Below are some records; repeat them all exactly, minus the pictures.
• • •
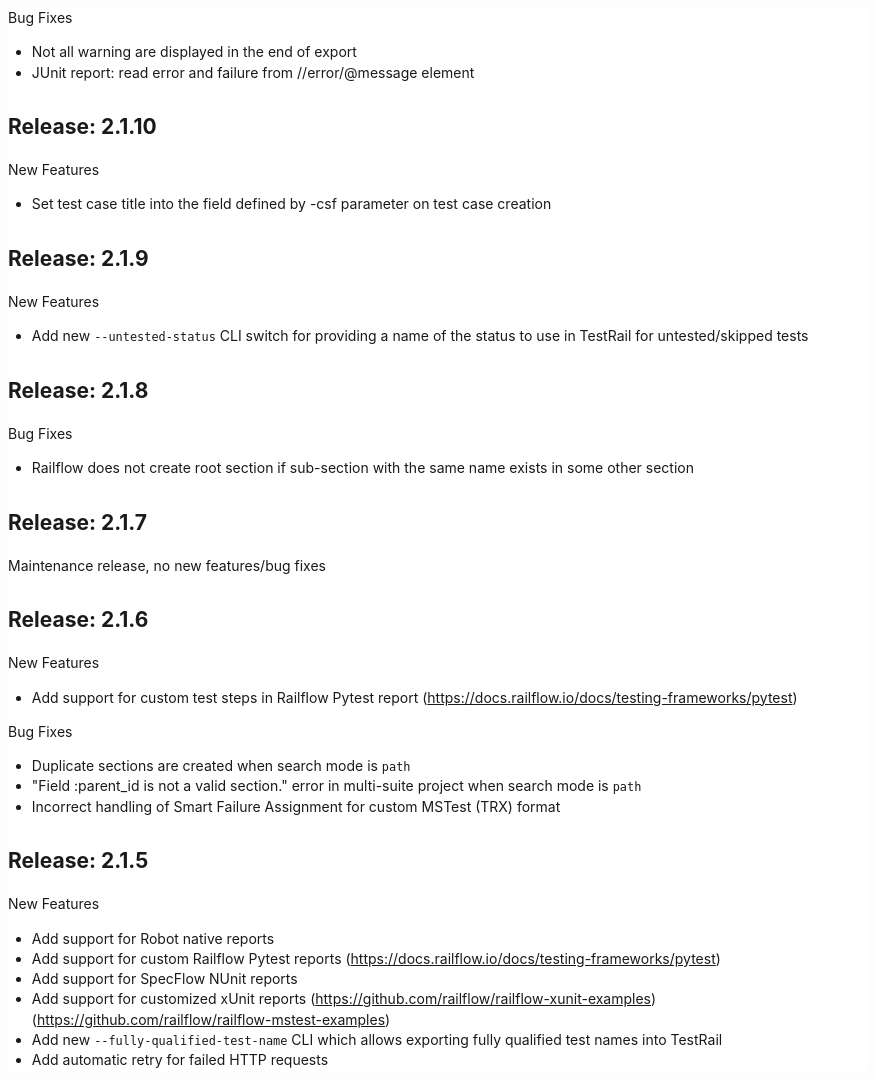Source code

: Bug Fixes
>
- Not all warning are displayed in the end of export
- JUnit report: read error and failure from //error/@message element

## Release: 2.1.10

New Features
>
- Set test case title into the field defined by -csf parameter on test case creation

## Release: 2.1.9

New Features
>
- Add new `--untested-status` CLI switch for providing a name of the status to use in TestRail for untested/skipped tests

## Release: 2.1.8

Bug Fixes
>
- Railflow does not create root section if sub-section with the same name exists in some other section


## Release: 2.1.7
>
Maintenance release, no new features/bug fixes

## Release: 2.1.6

New Features
>
- Add support for custom test steps in Railflow Pytest report (https://docs.railflow.io/docs/testing-frameworks/pytest)

Bug Fixes
>
- Duplicate sections are created when search mode is `path`
- "Field :parent_id is not a valid section." error in multi-suite project when search mode is `path`
- Incorrect handling of Smart Failure Assignment for custom MSTest (TRX) format

## Release: 2.1.5

New Features
>
- Add support for Robot native reports
- Add support for custom Railflow Pytest reports (https://docs.railflow.io/docs/testing-frameworks/pytest)
- Add support for SpecFlow NUnit reports
- Add support for customized xUnit reports (https://github.com/railflow/railflow-xunit-examples)(https://github.com/railflow/railflow-mstest-examples)
- Add new `--fully-qualified-test-name` CLI which allows exporting fully qualified test names into TestRail
- Add automatic retry for failed HTTP requests
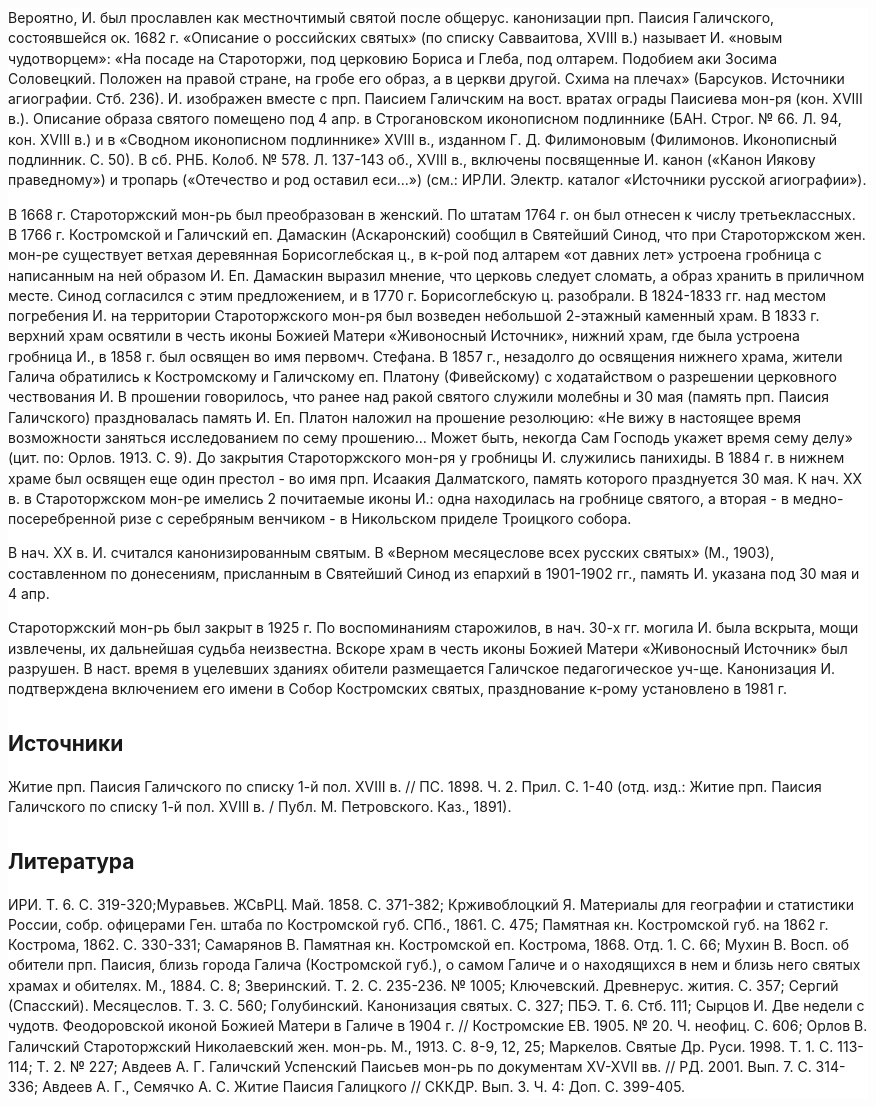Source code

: Вероятно, И. был прославлен как местночтимый святой после общерус. канонизации прп. Паисия Галичского, состоявшейся ок. 1682 г. «Описание о российских святых» (по списку Савваитова, XVIII в.) называет И. «новым чудотворцем»: «На посаде на Староторжи, под церковию Бориса и Глеба, под олтарем. Подобием аки Зосима Соловецкий. Положен на правой стране, на гробе его образ, а в церкви другой. Схима на плечах» (Барсуков. Источники агиографии. Стб. 236). И. изображен вместе с прп. Паисием Галичским на вост. вратах ограды Паисиева мон-ря (кон. XVIII в.). Описание образа святого помещено под 4 апр. в Строгановском иконописном подлиннике (БАН. Строг. № 66. Л. 94, кон. XVIII в.) и в «Сводном иконописном подлиннике» XVIII в., изданном Г. Д. Филимоновым (Филимонов. Иконописный подлинник. С. 50). В сб. РНБ. Колоб. № 578. Л. 137-143 об., XVIII в., включены посвященные И. канон («Канон Иякову праведному») и тропарь («Отечество и род оставил еси...») (см.: ИРЛИ. Электр. каталог «Источники русской агиографии»).

В 1668 г. Староторжский мон-рь был преобразован в женский. По штатам 1764 г. он был отнесен к числу третьеклассных. В 1766 г. Костромской и Галичский еп. Дамаскин (Аскаронский) сообщил в Святейший Синод, что при Староторжском жен. мон-ре существует ветхая деревянная Борисоглебская ц., в к-рой под алтарем «от давних лет» устроена гробница с написанным на ней образом И. Еп. Дамаскин выразил мнение, что церковь следует сломать, а образ хранить в приличном месте. Синод согласился с этим предложением, и в 1770 г. Борисоглебскую ц. разобрали. В 1824-1833 гг. над местом погребения И. на территории Староторжского мон-ря был возведен небольшой 2-этажный каменный храм. В 1833 г. верхний храм освятили в честь иконы Божией Матери «Живоносный Источник», нижний храм, где была устроена гробница И., в 1858 г. был освящен во имя первомч. Стефана. В 1857 г., незадолго до освящения нижнего храма, жители Галича обратились к Костромскому и Галичскому еп. Платону (Фивейскому) с ходатайством о разрешении церковного чествования И. В прошении говорилось, что ранее над ракой святого служили молебны и 30 мая (память прп. Паисия Галичского) праздновалась память И. Еп. Платон наложил на прошение резолюцию: «Не вижу в настоящее время возможности заняться исследованием по сему прошению... Может быть, некогда Сам Господь укажет время сему делу» (цит. по: Орлов. 1913. С. 9). До закрытия Староторжского мон-ря у гробницы И. служились панихиды. В 1884 г. в нижнем храме был освящен еще один престол - во имя прп. Исаакия Далматского, память которого празднуется 30 мая. К нач. XX в. в Староторжском мон-ре имелись 2 почитаемые иконы И.: одна находилась на гробнице святого, а вторая - в медно-посеребренной ризе с серебряным венчиком - в Никольском приделе Троицкого собора.

В нач. XX в. И. считался канонизированным святым. В «Верном месяцеслове всех русских святых» (М., 1903), составленном по донесениям, присланным в Святейший Синод из епархий в 1901-1902 гг., память И. указана под 30 мая и 4 апр.

Староторжский мон-рь был закрыт в 1925 г. По воспоминаниям старожилов, в нач. 30-х гг. могила И. была вскрыта, мощи извлечены, их дальнейшая судьба неизвестна. Вскоре храм в честь иконы Божией Матери «Живоносный Источник» был разрушен. В наст. время в уцелевших зданиях обители размещается Галичское педагогическое уч-ще. Канонизация И. подтверждена включением его имени в Собор Костромских святых, празднование к-рому установлено в 1981 г.

## Источники

Житие прп. Паисия Галичского по списку 1-й пол. XVIII в. // ПС. 1898. Ч. 2. Прил. С. 1-40 (отд. изд.: Житие прп. Паисия Галичского по списку 1-й пол. XVIII в. / Публ. М. Петровского. Каз., 1891).

## Литература

ИРИ. Т. 6. С. 319-320;Муравьев. ЖСвРЦ. Май. 1858. С. 371-382; Крживоблоцкий Я. Материалы для географии и статистики России, собр. офицерами Ген. штаба по Костромской губ. СПб., 1861. С. 475; Памятная кн. Костромской губ. на 1862 г. Кострома, 1862. С. 330-331; Самарянов В. Памятная кн. Костромской еп. Кострома, 1868. Отд. 1. С. 66; Мухин В. Восп. об обители прп. Паисия, близь города Галича (Костромской губ.), о самом Галиче и о находящихся в нем и близь него святых храмах и обителях. М., 1884. С. 8; Зверинский. Т. 2. С. 235-236. № 1005; Ключевский. Древнерус. жития. С. 357; Сергий (Спасский). Месяцеслов. Т. 3. С. 560; Голубинский. Канонизация святых. С. 327; ПБЭ. Т. 6. Стб. 111; Сырцов И. Две недели с чудотв. Феодоровской иконой Божией Матери в Галиче в 1904 г. // Костромские ЕВ. 1905. № 20. Ч. неофиц. С. 606; Орлов В. Галичский Староторжский Николаевский жен. мон-рь. М., 1913. С. 8-9, 12, 25; Маркелов. Святые Др. Руси. 1998. Т. 1. С. 113-114; Т. 2. № 227; Авдеев А. Г. Галичский Успенский Паисьев мон-рь по документам XV-XVII вв. // РД. 2001. Вып. 7. С. 314-336; Авдеев А. Г., Семячко А. С. Житие Паисия Галицкого // СККДР. Вып. 3. Ч. 4: Доп. С. 399-405.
• • •
SOLUTION TO THIS EXERCISE ->
Source code

: Bug Fixes
>
- Not all warning are displayed in the end of export
- JUnit report: read error and failure from //error/@message element

## Release: 2.1.10

New Features
>
- Set test case title into the field defined by -csf parameter on test case creation

## Release: 2.1.9

New Features
>
- Add new `--untested-status` CLI switch for providing a name of the status to use in TestRail for untested/skipped tests

## Release: 2.1.8

Bug Fixes
>
- Railflow does not create root section if sub-section with the same name exists in some other section


## Release: 2.1.7
>
Maintenance release, no new features/bug fixes

## Release: 2.1.6

New Features
>
- Add support for custom test steps in Railflow Pytest report (https://docs.railflow.io/docs/testing-frameworks/pytest)

Bug Fixes
>
- Duplicate sections are created when search mode is `path`
- "Field :parent_id is not a valid section." error in multi-suite project when search mode is `path`
- Incorrect handling of Smart Failure Assignment for custom MSTest (TRX) format

## Release: 2.1.5

New Features
>
- Add support for Robot native reports
- Add support for custom Railflow Pytest reports (https://docs.railflow.io/docs/testing-frameworks/pytest)
- Add support for SpecFlow NUnit reports
- Add support for customized xUnit reports (https://github.com/railflow/railflow-xunit-examples)(https://github.com/railflow/railflow-mstest-examples)
- Add new `--fully-qualified-test-name` CLI which allows exporting fully qualified test names into TestRail
- Add automatic retry for failed HTTP requests
Source code

: Вероятно, И. был прославлен как местночтимый святой после общерус. канонизации прп. Паисия Галичского, состоявшейся ок. 1682 г. «Описание о российских святых» (по списку Савваитова, XVIII в.) называет И. «новым чудотворцем»: «На посаде на Староторжи, под церковию Бориса и Глеба, под олтарем. Подобием аки Зосима Соловецкий. Положен на правой стране, на гробе его образ, а в церкви другой. Схима на плечах» (Барсуков. Источники агиографии. Стб. 236). И. изображен вместе с прп. Паисием Галичским на вост. вратах ограды Паисиева мон-ря (кон. XVIII в.). Описание образа святого помещено под 4 апр. в Строгановском иконописном подлиннике (БАН. Строг. № 66. Л. 94, кон. XVIII в.) и в «Сводном иконописном подлиннике» XVIII в., изданном Г. Д. Филимоновым (Филимонов. Иконописный подлинник. С. 50). В сб. РНБ. Колоб. № 578. Л. 137-143 об., XVIII в., включены посвященные И. канон («Канон Иякову праведному») и тропарь («Отечество и род оставил еси...») (см.: ИРЛИ. Электр. каталог «Источники русской агиографии»).

В 1668 г. Староторжский мон-рь был преобразован в женский. По штатам 1764 г. он был отнесен к числу третьеклассных. В 1766 г. Костромской и Галичский еп. Дамаскин (Аскаронский) сообщил в Святейший Синод, что при Староторжском жен. мон-ре существует ветхая деревянная Борисоглебская ц., в к-рой под алтарем «от давних лет» устроена гробница с написанным на ней образом И. Еп. Дамаскин выразил мнение, что церковь следует сломать, а образ хранить в приличном месте. Синод согласился с этим предложением, и в 1770 г. Борисоглебскую ц. разобрали. В 1824-1833 гг. над местом погребения И. на территории Староторжского мон-ря был возведен небольшой 2-этажный каменный храм. В 1833 г. верхний храм освятили в честь иконы Божией Матери «Живоносный Источник», нижний храм, где была устроена гробница И., в 1858 г. был освящен во имя первомч. Стефана. В 1857 г., незадолго до освящения нижнего храма, жители Галича обратились к Костромскому и Галичскому еп. Платону (Фивейскому) с ходатайством о разрешении церковного чествования И. В прошении говорилось, что ранее над ракой святого служили молебны и 30 мая (память прп. Паисия Галичского) праздновалась память И. Еп. Платон наложил на прошение резолюцию: «Не вижу в настоящее время возможности заняться исследованием по сему прошению... Может быть, некогда Сам Господь укажет время сему делу» (цит. по: Орлов. 1913. С. 9). До закрытия Староторжского мон-ря у гробницы И. служились панихиды. В 1884 г. в нижнем храме был освящен еще один престол - во имя прп. Исаакия Далматского, память которого празднуется 30 мая. К нач. XX в. в Староторжском мон-ре имелись 2 почитаемые иконы И.: одна находилась на гробнице святого, а вторая - в медно-посеребренной ризе с серебряным венчиком - в Никольском приделе Троицкого собора.

В нач. XX в. И. считался канонизированным святым. В «Верном месяцеслове всех русских святых» (М., 1903), составленном по донесениям, присланным в Святейший Синод из епархий в 1901-1902 гг., память И. указана под 30 мая и 4 апр.

Староторжский мон-рь был закрыт в 1925 г. По воспоминаниям старожилов, в нач. 30-х гг. могила И. была вскрыта, мощи извлечены, их дальнейшая судьба неизвестна. Вскоре храм в честь иконы Божией Матери «Живоносный Источник» был разрушен. В наст. время в уцелевших зданиях обители размещается Галичское педагогическое уч-ще. Канонизация И. подтверждена включением его имени в Собор Костромских святых, празднование к-рому установлено в 1981 г.

## Источники

Житие прп. Паисия Галичского по списку 1-й пол. XVIII в. // ПС. 1898. Ч. 2. Прил. С. 1-40 (отд. изд.: Житие прп. Паисия Галичского по списку 1-й пол. XVIII в. / Публ. М. Петровского. Каз., 1891).

## Литература

ИРИ. Т. 6. С. 319-320;Муравьев. ЖСвРЦ. Май. 1858. С. 371-382; Крживоблоцкий Я. Материалы для географии и статистики России, собр. офицерами Ген. штаба по Костромской губ. СПб., 1861. С. 475; Памятная кн. Костромской губ. на 1862 г. Кострома, 1862. С. 330-331; Самарянов В. Памятная кн. Костромской еп. Кострома, 1868. Отд. 1. С. 66; Мухин В. Восп. об обители прп. Паисия, близь города Галича (Костромской губ.), о самом Галиче и о находящихся в нем и близь него святых храмах и обителях. М., 1884. С. 8; Зверинский. Т. 2. С. 235-236. № 1005; Ключевский. Древнерус. жития. С. 357; Сергий (Спасский). Месяцеслов. Т. 3. С. 560; Голубинский. Канонизация святых. С. 327; ПБЭ. Т. 6. Стб. 111; Сырцов И. Две недели с чудотв. Феодоровской иконой Божией Матери в Галиче в 1904 г. // Костромские ЕВ. 1905. № 20. Ч. неофиц. С. 606; Орлов В. Галичский Староторжский Николаевский жен. мон-рь. М., 1913. С. 8-9, 12, 25; Маркелов. Святые Др. Руси. 1998. Т. 1. С. 113-114; Т. 2. № 227; Авдеев А. Г. Галичский Успенский Паисьев мон-рь по документам XV-XVII вв. // РД. 2001. Вып. 7. С. 314-336; Авдеев А. Г., Семячко А. С. Житие Паисия Галицкого // СККДР. Вып. 3. Ч. 4: Доп. С. 399-405.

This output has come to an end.